### [Task directions]
Can you copy out the text of every entry below word for word, leaving out the pictures?

== Data for analysis

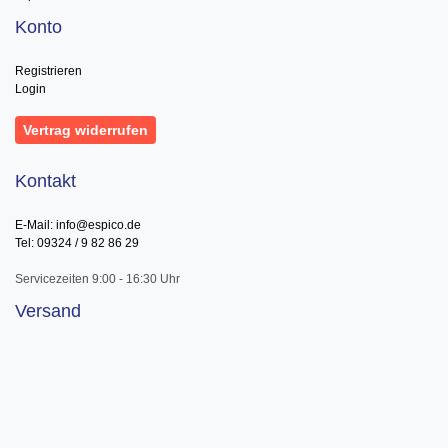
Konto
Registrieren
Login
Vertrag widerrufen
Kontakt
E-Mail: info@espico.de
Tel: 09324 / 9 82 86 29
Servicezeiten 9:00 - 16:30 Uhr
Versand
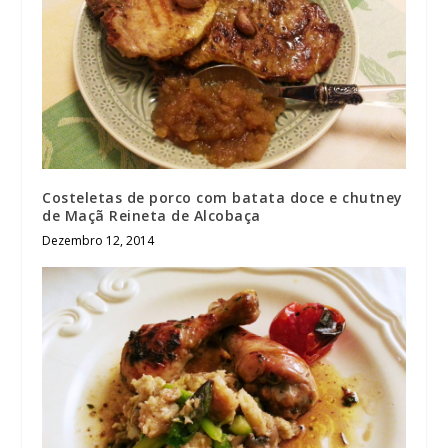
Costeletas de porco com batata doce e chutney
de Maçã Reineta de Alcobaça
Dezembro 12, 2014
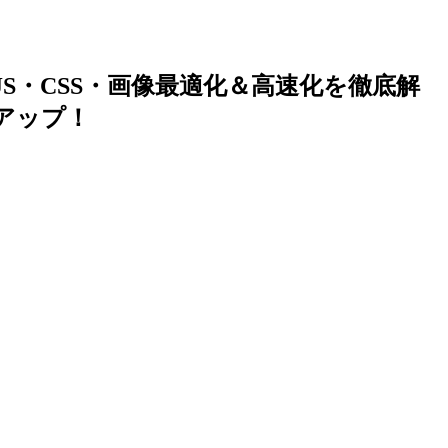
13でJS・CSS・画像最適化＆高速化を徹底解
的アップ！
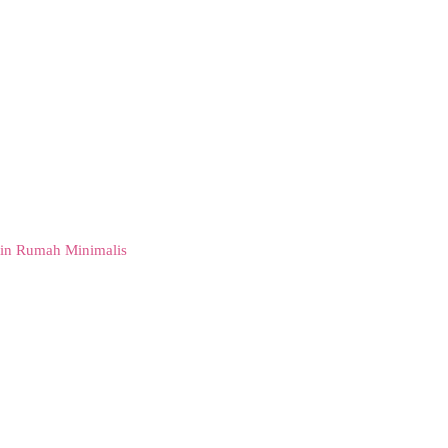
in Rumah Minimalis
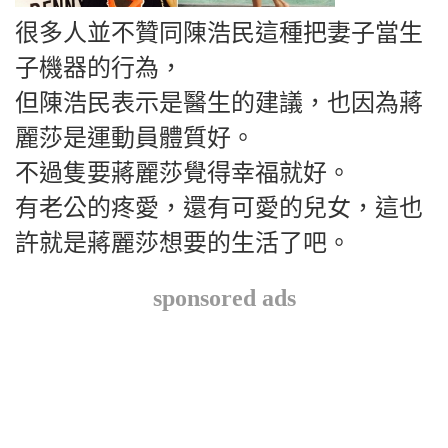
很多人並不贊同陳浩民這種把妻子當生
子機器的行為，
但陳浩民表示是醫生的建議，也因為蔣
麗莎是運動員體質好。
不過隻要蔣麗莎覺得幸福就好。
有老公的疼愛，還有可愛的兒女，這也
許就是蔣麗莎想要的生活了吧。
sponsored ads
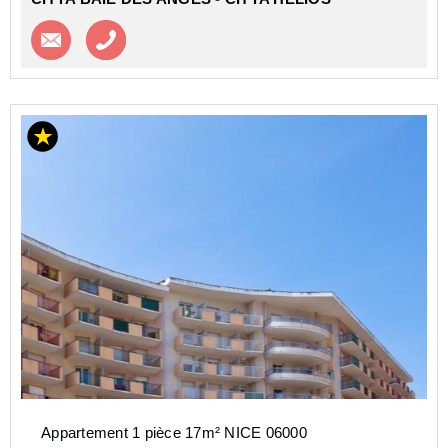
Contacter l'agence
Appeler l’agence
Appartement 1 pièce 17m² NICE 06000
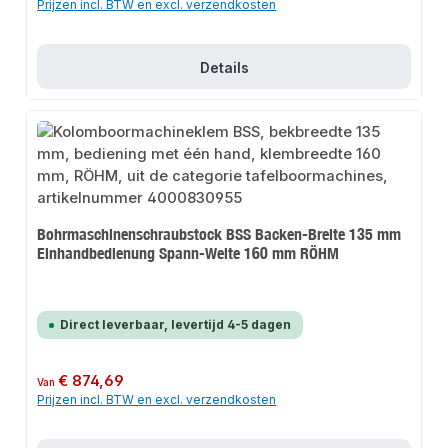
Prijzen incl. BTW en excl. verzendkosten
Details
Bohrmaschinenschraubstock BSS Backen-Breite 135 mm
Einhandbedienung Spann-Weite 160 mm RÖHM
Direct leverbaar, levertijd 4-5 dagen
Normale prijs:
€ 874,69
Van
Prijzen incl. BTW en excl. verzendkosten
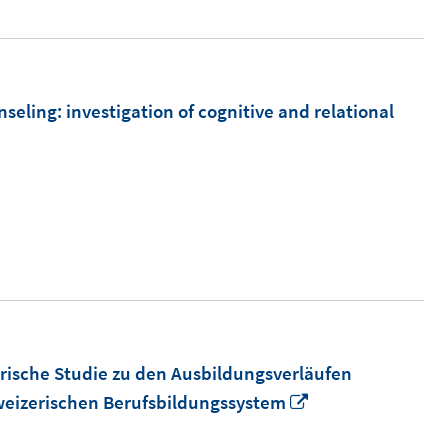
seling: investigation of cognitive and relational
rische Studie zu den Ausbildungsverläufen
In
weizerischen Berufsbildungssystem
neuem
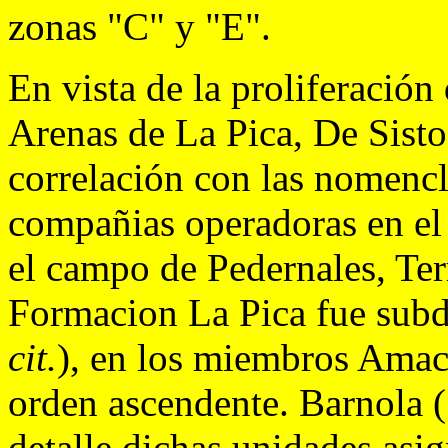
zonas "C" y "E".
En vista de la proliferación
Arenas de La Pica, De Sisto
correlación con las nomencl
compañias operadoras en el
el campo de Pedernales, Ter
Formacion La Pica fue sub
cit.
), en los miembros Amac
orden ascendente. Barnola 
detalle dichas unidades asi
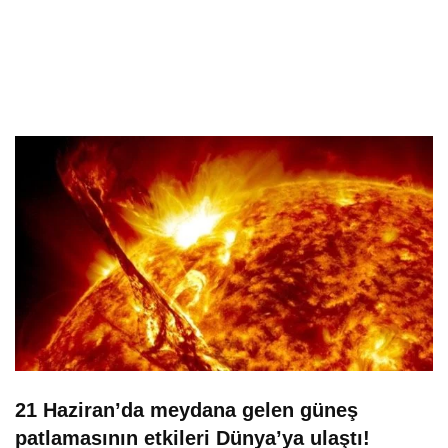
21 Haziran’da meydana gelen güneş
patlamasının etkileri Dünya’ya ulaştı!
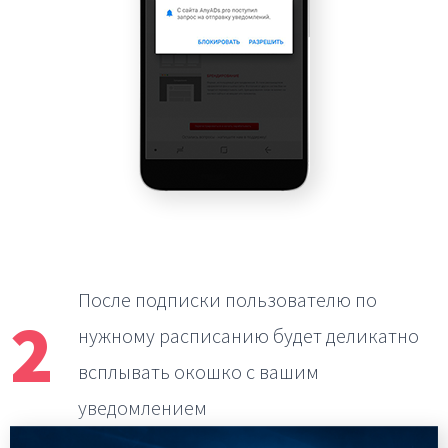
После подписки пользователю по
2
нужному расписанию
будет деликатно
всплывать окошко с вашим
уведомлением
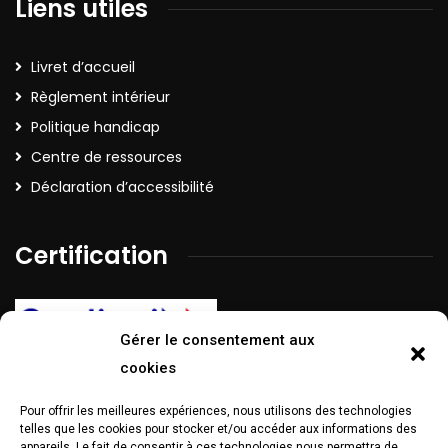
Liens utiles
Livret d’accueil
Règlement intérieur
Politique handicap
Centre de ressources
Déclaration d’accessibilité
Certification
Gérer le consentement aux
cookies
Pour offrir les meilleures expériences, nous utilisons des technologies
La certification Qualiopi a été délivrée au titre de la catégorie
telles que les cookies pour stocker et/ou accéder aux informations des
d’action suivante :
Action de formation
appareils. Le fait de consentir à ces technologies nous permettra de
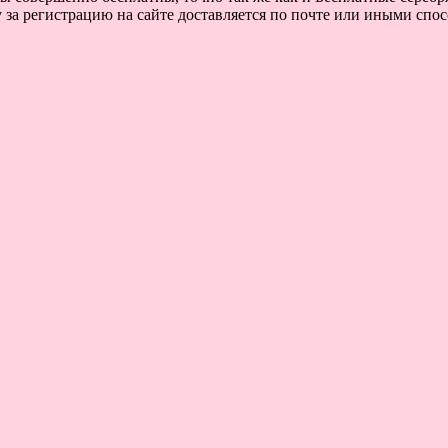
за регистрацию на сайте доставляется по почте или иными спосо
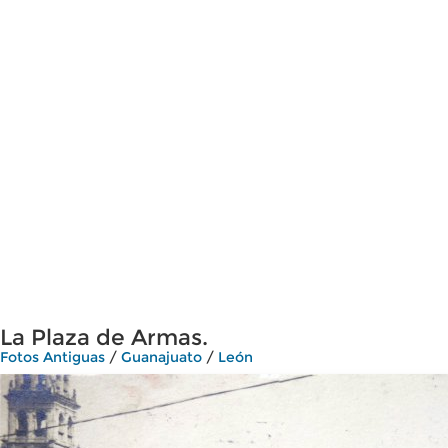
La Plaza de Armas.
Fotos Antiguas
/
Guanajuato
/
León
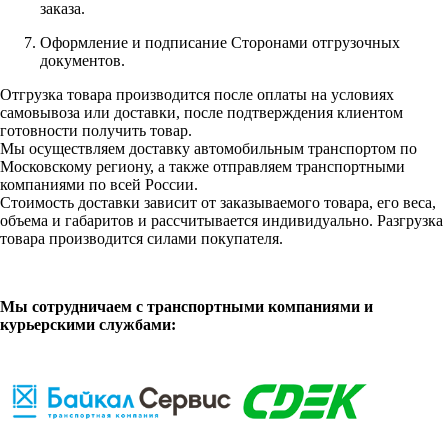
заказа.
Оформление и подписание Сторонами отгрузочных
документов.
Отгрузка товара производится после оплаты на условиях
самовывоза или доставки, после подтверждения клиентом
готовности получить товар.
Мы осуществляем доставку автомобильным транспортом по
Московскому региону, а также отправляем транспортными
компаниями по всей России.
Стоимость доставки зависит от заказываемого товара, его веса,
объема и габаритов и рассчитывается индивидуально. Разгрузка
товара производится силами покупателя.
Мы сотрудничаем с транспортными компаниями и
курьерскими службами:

====

### [Solution for this exercise]
Konto
Registrieren
Login
Vertrag widerrufen
Kontakt
E-Mail: info@espico.de
Tel: 09324 / 9 82 86 29
Servicezeiten 9:00 - 16:30 Uhr
Versand
Costeletas de porco com batata doce e chutney
de Maçã Reineta de Alcobaça
Dezembro 12, 2014
13でJS・CSS・画像最適化＆高速化を徹底解
的アップ！
in Rumah Minimalis
很多人並不贊同陳浩民這種把妻子當生
子機器的行為，
但陳浩民表示是醫生的建議，也因為蔣
麗莎是運動員體質好。
不過隻要蔣麗莎覺得幸福就好。
有老公的疼愛，還有可愛的兒女，這也
許就是蔣麗莎想要的生活了吧。
sponsored ads
Contacter l'agence
Appeler l’agence
Appartement 1 pièce 17m² NICE 06000
Prijzen incl. BTW en excl. verzendkosten
Details
Bohrmaschinenschraubstock BSS Backen-Breite 135 mm
Einhandbedienung Spann-Weite 160 mm RÖHM
Direct leverbaar, levertijd 4-5 dagen
Normale prijs:
€ 874,69
Van
Prijzen incl. BTW en excl. verzendkosten
seling: investigation of cognitive and relational
rische Studie zu den Ausbildungsverläufen
In
weizerischen Berufsbildungssystem
neuem
zonas "C" y "E".
En vista de la proliferación
Arenas de La Pica, De Sisto
correlación con las nomencl
compañias operadoras en el
el campo de Pedernales, Ter
Formacion La Pica fue sub
cit.
), en los miembros Amac
orden ascendente. Barnola 
detalle dichas unidades asi
21 Haziran’da meydana gelen güneş
patlamasının etkileri Dünya’ya ulaştı!
После подписки пользователю по
2
нужному расписанию
будет деликатно
всплывать окошко с вашим
уведомлением
Liens utiles
Livret d’accueil
Règlement intérieur
Politique handicap
Centre de ressources
Déclaration d’accessibilité
Certification
Gérer le consentement aux
cookies
Pour offrir les meilleures expériences, nous utilisons des technologies
La certification Qualiopi a été délivrée au titre de la catégorie
telles que les cookies pour stocker et/ou accéder aux informations des
d’action suivante :
Action de formation
appareils. Le fait de consentir à ces technologies nous permettra de
за регистрацию на сайте доставляется по почте или иными спосо
La Plaza de Armas.
Fotos Antiguas
/
Guanajuato
/
León
заказа.
Оформление и подписание Сторонами отгрузочных
документов.
Отгрузка товара производится после оплаты на условиях
самовывоза или доставки, после подтверждения клиентом
готовности получить товар.
Мы осуществляем доставку автомобильным транспортом по
Московскому региону, а также отправляем транспортными
компаниями по всей России.
Стоимость доставки зависит от заказываемого товара, его веса,
объема и габаритов и рассчитывается индивидуально. Разгрузка
товара производится силами покупателя.
Мы сотрудничаем с транспортными компаниями и
курьерскими службами:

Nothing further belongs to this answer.